----- Fragmento seleccionado -----
Wadi Rum, que también es conocido como el Valle de la Luna, ofrece paisajes increíbles de arena rojiza y montañas rocosas, donde la luz del sol va dotando, conforme pasan las horas del día, a sus perfiles rocosos de unos colores espectaculares.
En estas tierras viven los beduinos desde tiempos ancestrales, cuando el desierto jordano y de Arabia Saudí eran lo mismo y no existían unas fronteras que hoy en día separan a las familias que en su día tuvieron que elegir en qué lado quedarse.
Los beduinos, que tienen un pueblo a la entrada del desierto (aunque suene un poco extraño, si que existe una entrada, y hay que pagar y todo para entrar), son los encargados de gestionar este lugar –excursiones, paseos en jeep, zonas de acampadas, etc-, algo que hace que lo antiguo y lo moderno se den la mano en este lugar.
----- Registros enumerados -----
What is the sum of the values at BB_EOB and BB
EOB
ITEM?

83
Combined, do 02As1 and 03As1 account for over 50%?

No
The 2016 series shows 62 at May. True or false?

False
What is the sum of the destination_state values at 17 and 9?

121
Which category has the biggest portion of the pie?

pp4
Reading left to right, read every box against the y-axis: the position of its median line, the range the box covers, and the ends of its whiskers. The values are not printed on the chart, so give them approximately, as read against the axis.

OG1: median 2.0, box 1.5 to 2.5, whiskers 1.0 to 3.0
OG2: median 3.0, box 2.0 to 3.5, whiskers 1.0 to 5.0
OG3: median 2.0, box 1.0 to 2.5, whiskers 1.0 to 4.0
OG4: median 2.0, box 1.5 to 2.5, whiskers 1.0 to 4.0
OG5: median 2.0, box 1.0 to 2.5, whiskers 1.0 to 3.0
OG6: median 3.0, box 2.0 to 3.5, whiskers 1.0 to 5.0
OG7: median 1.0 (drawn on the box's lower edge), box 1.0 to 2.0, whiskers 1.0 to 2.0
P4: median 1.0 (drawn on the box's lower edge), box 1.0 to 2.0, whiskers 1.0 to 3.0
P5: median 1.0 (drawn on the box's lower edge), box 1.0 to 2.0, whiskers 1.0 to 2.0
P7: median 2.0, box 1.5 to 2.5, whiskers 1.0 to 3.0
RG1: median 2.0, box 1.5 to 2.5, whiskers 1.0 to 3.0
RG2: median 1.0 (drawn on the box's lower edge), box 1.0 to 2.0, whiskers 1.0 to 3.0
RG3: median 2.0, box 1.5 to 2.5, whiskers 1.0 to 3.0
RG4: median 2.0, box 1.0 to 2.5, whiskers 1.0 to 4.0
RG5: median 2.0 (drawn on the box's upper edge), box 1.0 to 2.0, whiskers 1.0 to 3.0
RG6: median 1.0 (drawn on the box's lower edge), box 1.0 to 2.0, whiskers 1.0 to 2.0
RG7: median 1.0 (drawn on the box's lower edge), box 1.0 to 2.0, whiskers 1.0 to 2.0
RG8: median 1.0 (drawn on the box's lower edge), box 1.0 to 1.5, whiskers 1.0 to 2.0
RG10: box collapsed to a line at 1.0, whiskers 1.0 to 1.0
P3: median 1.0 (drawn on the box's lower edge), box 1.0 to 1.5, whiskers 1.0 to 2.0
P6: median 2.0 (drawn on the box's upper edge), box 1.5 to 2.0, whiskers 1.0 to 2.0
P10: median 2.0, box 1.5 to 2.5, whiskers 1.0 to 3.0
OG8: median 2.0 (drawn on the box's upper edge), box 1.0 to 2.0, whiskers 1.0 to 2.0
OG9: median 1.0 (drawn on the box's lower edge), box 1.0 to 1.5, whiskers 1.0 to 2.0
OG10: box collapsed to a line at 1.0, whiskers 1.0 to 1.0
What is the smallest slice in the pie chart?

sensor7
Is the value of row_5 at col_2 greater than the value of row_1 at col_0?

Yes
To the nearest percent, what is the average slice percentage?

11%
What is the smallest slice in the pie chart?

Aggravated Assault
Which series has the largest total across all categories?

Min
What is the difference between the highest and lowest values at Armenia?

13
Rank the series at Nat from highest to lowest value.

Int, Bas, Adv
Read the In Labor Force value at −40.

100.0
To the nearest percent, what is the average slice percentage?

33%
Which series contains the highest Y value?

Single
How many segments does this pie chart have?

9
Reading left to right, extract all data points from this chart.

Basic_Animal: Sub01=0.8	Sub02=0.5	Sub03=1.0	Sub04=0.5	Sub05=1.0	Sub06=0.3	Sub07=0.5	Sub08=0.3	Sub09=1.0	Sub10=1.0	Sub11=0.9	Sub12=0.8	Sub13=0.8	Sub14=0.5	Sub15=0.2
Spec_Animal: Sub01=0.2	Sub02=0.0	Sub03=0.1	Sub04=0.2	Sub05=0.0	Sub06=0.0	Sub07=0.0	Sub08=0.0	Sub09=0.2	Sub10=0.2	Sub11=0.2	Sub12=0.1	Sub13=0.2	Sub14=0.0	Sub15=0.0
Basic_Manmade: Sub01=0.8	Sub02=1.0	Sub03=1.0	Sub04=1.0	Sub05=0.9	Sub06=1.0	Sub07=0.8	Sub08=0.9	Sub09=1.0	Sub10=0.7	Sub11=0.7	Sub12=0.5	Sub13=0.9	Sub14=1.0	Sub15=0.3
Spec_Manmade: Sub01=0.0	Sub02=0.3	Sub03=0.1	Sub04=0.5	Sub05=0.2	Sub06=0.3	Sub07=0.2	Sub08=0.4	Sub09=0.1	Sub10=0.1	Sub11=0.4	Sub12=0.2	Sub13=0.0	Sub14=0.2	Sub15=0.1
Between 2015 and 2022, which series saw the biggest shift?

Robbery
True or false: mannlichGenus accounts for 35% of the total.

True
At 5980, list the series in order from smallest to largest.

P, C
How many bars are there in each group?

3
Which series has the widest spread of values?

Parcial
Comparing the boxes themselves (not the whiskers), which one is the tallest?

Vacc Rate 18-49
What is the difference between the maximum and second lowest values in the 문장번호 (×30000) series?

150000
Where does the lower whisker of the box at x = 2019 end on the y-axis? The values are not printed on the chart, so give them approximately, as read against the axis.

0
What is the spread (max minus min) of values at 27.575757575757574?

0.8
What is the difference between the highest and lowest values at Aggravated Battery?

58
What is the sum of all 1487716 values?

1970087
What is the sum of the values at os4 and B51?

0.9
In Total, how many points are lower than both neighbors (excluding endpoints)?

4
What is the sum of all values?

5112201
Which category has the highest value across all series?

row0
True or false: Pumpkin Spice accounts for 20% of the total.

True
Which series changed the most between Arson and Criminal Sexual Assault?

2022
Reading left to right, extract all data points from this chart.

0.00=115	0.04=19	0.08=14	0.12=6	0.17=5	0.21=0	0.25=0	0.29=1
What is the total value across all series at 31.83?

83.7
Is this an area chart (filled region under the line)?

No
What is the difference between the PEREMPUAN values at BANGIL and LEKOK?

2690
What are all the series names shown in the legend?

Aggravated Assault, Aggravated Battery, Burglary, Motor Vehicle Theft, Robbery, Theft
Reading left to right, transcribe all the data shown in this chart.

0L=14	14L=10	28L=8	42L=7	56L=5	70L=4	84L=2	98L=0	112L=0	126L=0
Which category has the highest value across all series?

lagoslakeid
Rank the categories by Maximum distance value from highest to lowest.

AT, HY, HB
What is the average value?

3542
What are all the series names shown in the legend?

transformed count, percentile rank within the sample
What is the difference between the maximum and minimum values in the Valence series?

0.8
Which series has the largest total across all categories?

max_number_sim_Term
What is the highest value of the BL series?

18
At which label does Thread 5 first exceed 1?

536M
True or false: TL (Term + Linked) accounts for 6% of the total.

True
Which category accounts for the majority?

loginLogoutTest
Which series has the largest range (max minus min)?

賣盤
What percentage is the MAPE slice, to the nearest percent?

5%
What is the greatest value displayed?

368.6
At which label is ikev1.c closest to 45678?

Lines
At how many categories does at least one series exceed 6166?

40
-----
▶ Consigna 1
Traduzca al inglés la siguiente oración del texto sobre Wadi Rum: "En estas tierras viven los beduinos desde tiempos ancestrales, cuando el desierto jordano y de Arabia Saudí eran lo mismo y no existían unas fronteras que hoy en día separan a las familias que en su día tuvieron que elegir en qué lado quedarse."
▶ Consigna 2
Transcriba el texto sobre Wadi Rum desde "Wadi Rum, que" hasta "unos colores espectaculares.", ambos incluidos, sustituyendo "arena rojiza" por "arena anaranjada".
▶ Consigna 3
Según el texto sobre Wadi Rum, ¿con qué otro nombre se conoce este lugar?

▶ Respuesta esperada 1
The Bedouins have lived in these lands since ancestral times, when the Jordanian desert and that of Saudi Arabia were one and the same and there were no borders like those that today separate the families who at one time had to choose which side to stay on.

▶ Respuesta esperada 2
Wadi Rum, que también es conocido como el Valle de la Luna, ofrece paisajes increíbles de arena anaranjada y montañas rocosas, donde la luz del sol va dotando, conforme pasan las horas del día, a sus perfiles rocosos de unos colores espectaculares.

▶ Respuesta esperada 3
Como el Valle de la Luna.